Jive,
I'd forget the scorpion, it might slide into 'B' if it was classified, but IMHO the 1800 is down on power.
Dave's 124 is an 1800 and seems to do OK.
Peter does have an ITB alfa that he bought. Seems to be a nicely prepped car. I know the alfa's can be made to go fast as well.
The 2 liter 124 is IMHO (maybe I'm partial) the car to have if you are into Italian. It will weigh in at 200 lbs less than the Alfa. Plus, it has EFI rather than the 1800's carb or the Alfa's spica (good but finiky)
Then you could also run a 1600 124 in ITC. This has lots of potential as the older 1600 124 coupe used to kick some butt around the US.
I have a 2liter that was built many years ago by John and Gary Baucom in Charlotte.

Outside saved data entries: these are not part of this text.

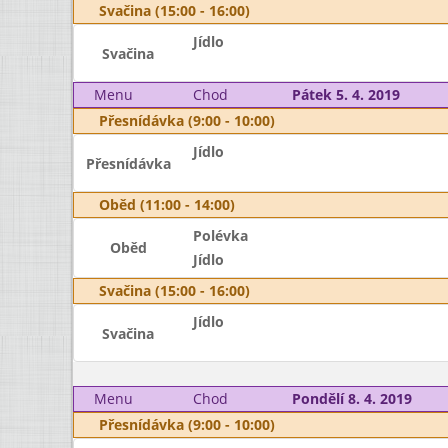
Svačina (15:00 - 16:00)
Jídlo
Svačina
Menu
Chod
Pátek 5. 4. 2019
Přesnídávka (9:00 - 10:00)
Jídlo
Přesnídávka
Oběd (11:00 - 14:00)
Polévka
Oběd
Jídlo
Svačina (15:00 - 16:00)
Jídlo
Svačina
Menu
Chod
Pondělí 8. 4. 2019
Přesnídávka (9:00 - 10:00)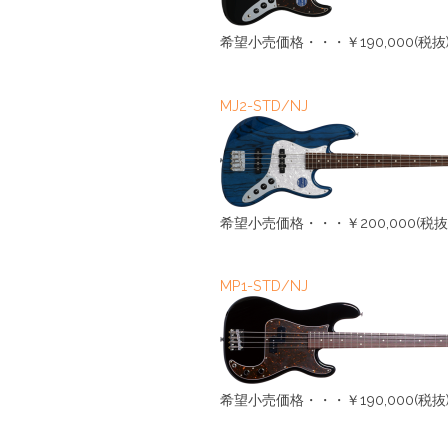
希望小売価格・・・￥190,000(税抜
MJ2-STD/NJ
希望小売価格・・・￥200,000(税抜
MP1-STD/NJ
希望小売価格・・・￥190,000(税抜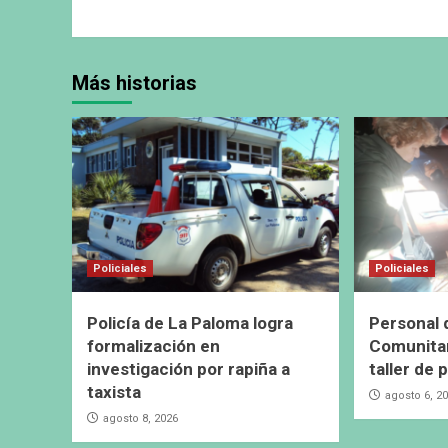
Más historias
Policiales
Policiales
Policía de La Paloma logra
Personal 
formalización en
Comunitar
investigación por rapiña a
taller de 
taxista
agosto 6, 2
agosto 8, 2026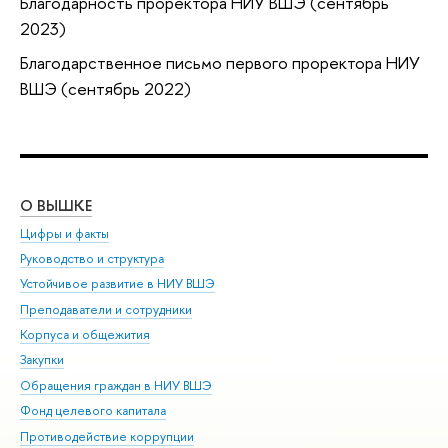
Благодарность проректора НИУ ВШЭ (сентябрь
2023)
Благодарственное письмо первого проректора НИУ
ВШЭ (сентябрь 2022)
О ВЫШКЕ
ОБ
Цифры и факты
Ли
Руководство и структура
Дов
Устойчивое развитие в НИУ ВШЭ
Ол
Преподаватели и сотрудники
При
Корпуса и общежития
Вы
Закупки
При
Обращения граждан в НИУ ВШЭ
Ас
Фонд целевого капитала
До
Противодействие коррупции
Цен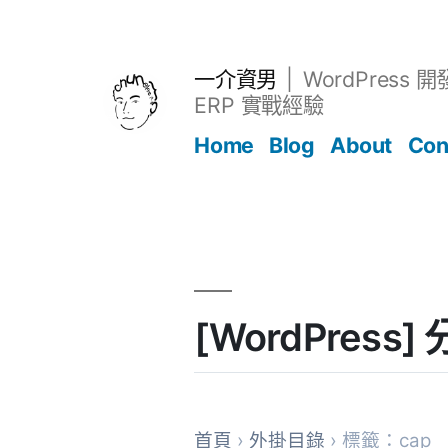
跳
至
主
一介資男
WordPress 
要
ERP 實戰經驗
內
Home
Blog
About
Con
容
文章
[WordPres
首頁
›
外掛目錄
› 標籤：cap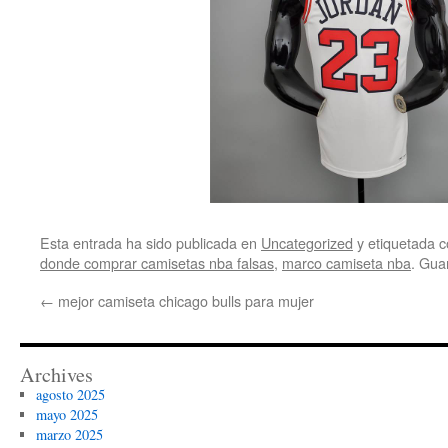
Esta entrada ha sido publicada en
Uncategorized
y etiquetada
donde comprar camisetas nba falsas
,
marco camiseta nba
. Gua
←
mejor camiseta chicago bulls para mujer
Archives
agosto 2025
mayo 2025
marzo 2025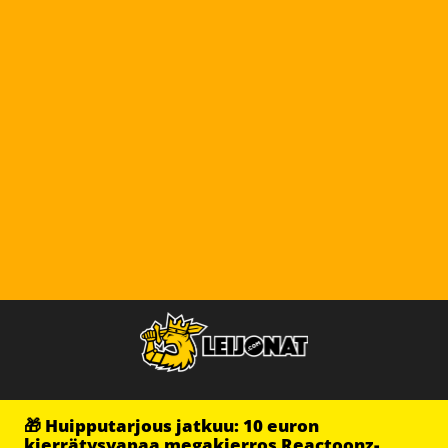
🎁 Huipputarjous jatkuu: 10 euron
kierrätysvapaa megakierros Reactoonz-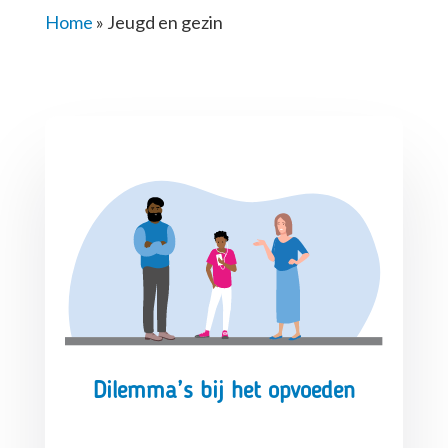
Home
»
Jeugd en gezin
Dilemma’s bij het opvoeden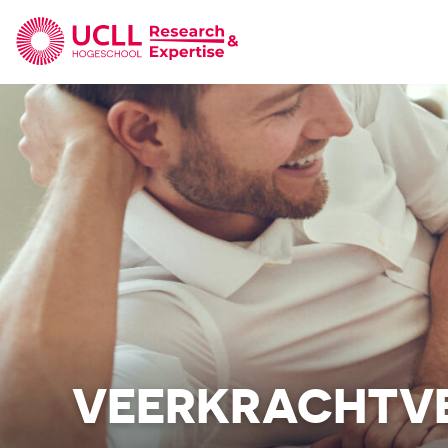
UCLL Research & Expertise
VEERKRACHTV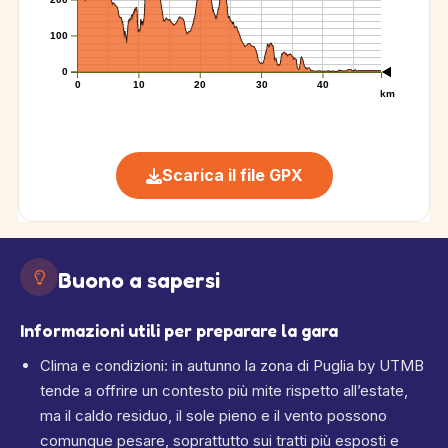
100
0
0
10
20
30
40
km
Scarica il file GPX
Buono a sapersi
Informazioni utili per preparare la gara
Clima e condizioni: in autunno la zona di Puglia by UTMB
tende a offrire un contesto più mite rispetto all’estate,
ma il caldo residuo, il sole pieno e il vento possono
comunque pesare, soprattutto sui tratti più esposti e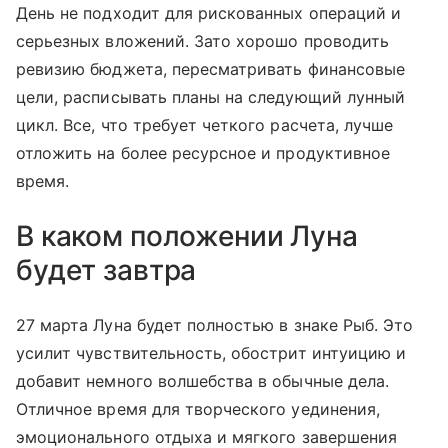
День не подходит для рискованных операций и
серьезных вложений. Зато хорошо проводить
ревизию бюджета, пересматривать финансовые
цели, расписывать планы на следующий лунный
цикл. Все, что требует четкого расчета, лучше
отложить на более ресурсное и продуктивное
время.
В каком положении Луна
будет завтра
27 марта Луна будет полностью в знаке Рыб. Это
усилит чувствительность, обострит интуицию и
добавит немного волшебства в обычные дела.
Отличное время для творческого уединения,
эмоционального отдыха и мягкого завершения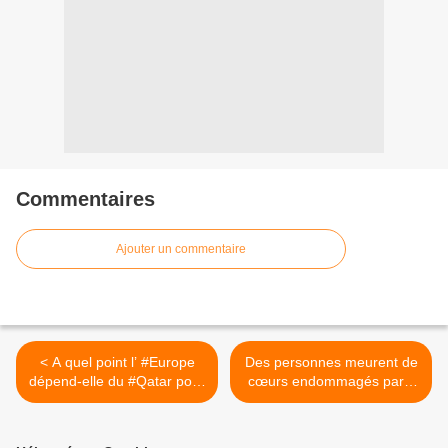
Commentaires
Ajouter un commentaire
< A quel point l’ #Europe
Des personnes meurent de
dépend-elle du #Qatar pour
cœurs endommagés par l'
son approvisionnement en
#ARNm du #vaccin >
gaz ?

If you don't know it, John has won 3 Runoffs in G(1458) and E(2000) production in Fiat spiders (now runs Trans-Am) . The car is exceptionally capable and has turned 1.58's at Kershaw with me driving my first time at the track. We recently took it to the ARRC and turned in a :51. Not stellar, but we had some issues with new tire/gearing (Hoosier only made their new tire in the 14" rim). I really do believe that the car can get into the :48's.

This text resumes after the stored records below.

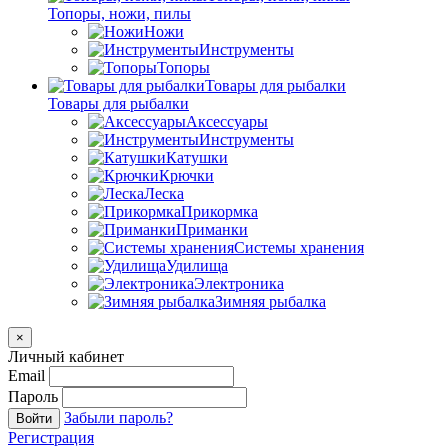
Топоры, ножи, пилы
Ножи
Инструменты
Топоры
Товары для рыбалки
Товары для рыбалки
Аксессуары
Инструменты
Катушки
Крючки
Леска
Прикормка
Приманки
Системы хранения
Удилища
Электроника
Зимняя рыбалка
×
Личный кабинет
Email
Пароль
Забыли пароль?
Войти
Регистрация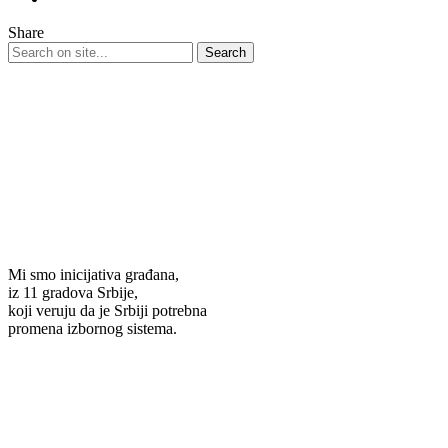
Share
Mi smo inicijativa građana,
iz 11 gradova Srbije,
koji veruju da je Srbiji potrebna
promena izbornog sistema.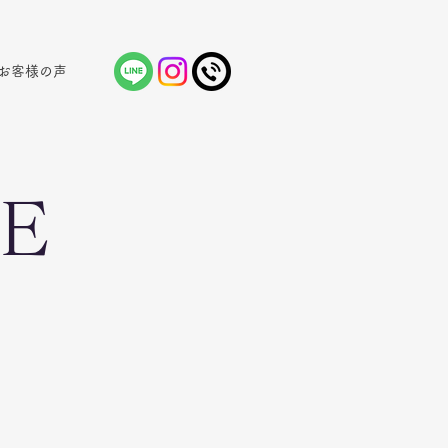
お客様の声
CE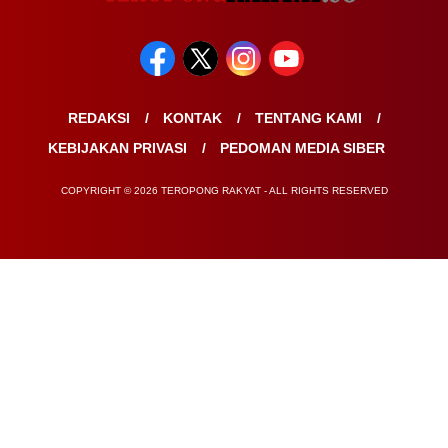
REDAKSI
KONTAK
TENTANG KAMI
KEBIJAKAN PRIVASI
PEDOMAN MEDIA SIBER
COPYRIGHT © 2026 TEROPONG RAKYAT - ALL RIGHTS RESERVED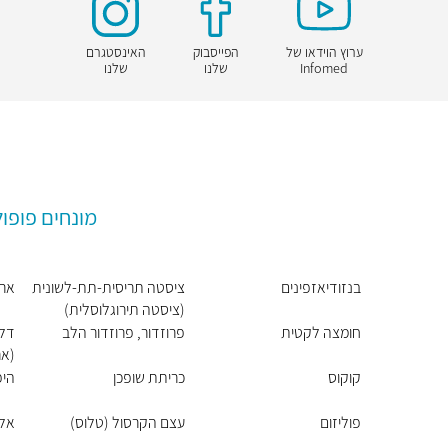
ערוץ הוידאו של
הפייסבוק
האינסטגרם
Infomed
שלנו
שלנו
מונחים פופול
בנזודיאזפינים
ציסטה תריסית-תת-לשונית
ארכ
(ציסטה תירוגלוסלית)
חומצה לקטית
פרוזדור, פרוזדור הלב
דלק
(אר
קוקוס
כריתת שופכן
היפ
פוליזום
עצם הקרסול (טלוס)
אלח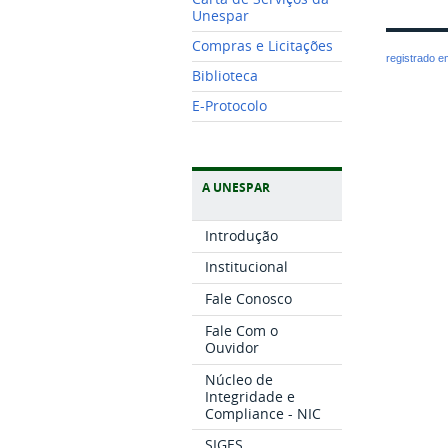
Unespar
Compras e Licitações
registrado 
Biblioteca
E-Protocolo
A UNESPAR
Introdução
Institucional
Fale Conosco
Fale Com o
Ouvidor
Núcleo de
Integridade e
Compliance - NIC
SIGES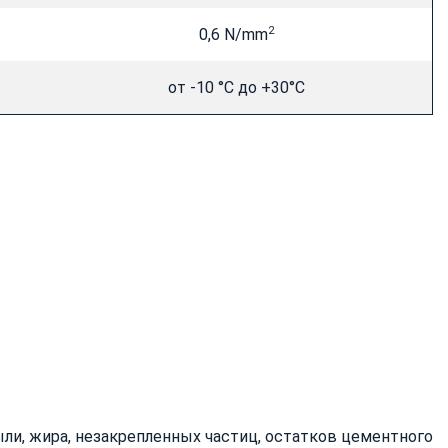
2
0,6 N/mm
от -10 °С до +30°С
ыли, жира, незакрепленных частиц, остатков цементного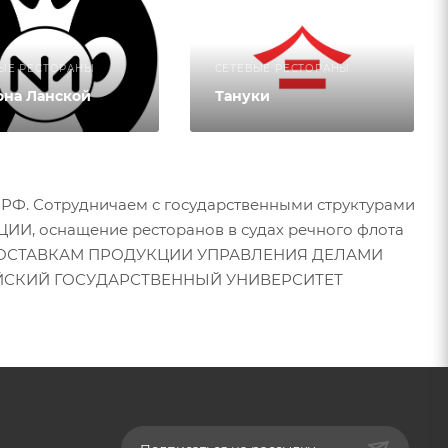
ЫЕ РЕСТОРАНЫ
СЕТЕВЫЕ РЕСТОРАНЫ
она Ланской
Тануки
БРФ. Сотрудничаем с государственными структурами
, оснащение ресторанов в судах речного флота
 ПОСТАВКАМ ПРОДУКЦИИ УПРАВЛЕНИЯ ДЕЛАМИ
ИЙСКИЙ ГОСУДАРСТВЕННЫЙ УНИВЕРСИТЕТ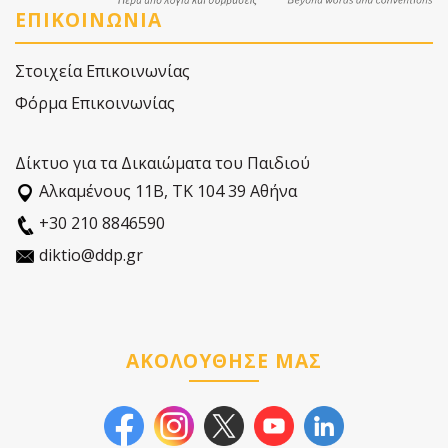
ΕΠΙΚΟΙΝΩΝΙΑ
Στοιχεία Επικοινωνίας
Φόρμα Επικοινωνίας
Δίκτυο για τα Δικαιώματα του Παιδιού
Αλκαµένους 11Β, ΤΚ 104 39 Αθήνα
+30 210 8846590
diktio@ddp.gr
ΑΚΟΛΟΥΘΗΣΕ ΜΑΣ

If you go the build route, I can save you some heartache with development. If you go the buy route, well my car happens to be for sale.
The Alfa milano that ran in SEDIV was also built by the Baucom's. John was driving it when it won. I have thought about building/buying one myself as, while I wasn't there, I have heard stories about the amount of straightaway speed that can be had from that engine.
As far as cost or reliability, both the 124 and Milano are very durable.. (Jeff, that Silver ITS car we are talking about.. the motor is 5 yrs old.) My last engine lasted 4 yrs before piston fatigue killed it. Also parts are cheap.. rotors $15-$18, rebuilt calipers $35, etc, etc.
The 124 has 2 weak links that can be solved with a donor car.
1) the shift fork and slider in the transmission (3/4th) wears and must be replaced annually. Carry a spare box.
2) The diff is weak and can break if you spin the car (welded or 1/4 locked).
Positives..
1) Large range of ring and pinion gears. 3.58, 3.9, 4.10, 4.4
2) Can run 13's or 14's (more gearing options)
3) Big strong bumpers
4) very low cg
5) Simple to work on
6) so low that you can really catch a good draft from the rabbit/omni corwd
7) Can easily make min weight
Negatives
1) a little heavy at 2330
2) solid front rotors (solve with ducts)
3) keeping the windscreen clear in a rain race.
[This message has been edited by eh_tony!!! (edited December 19, 2003).]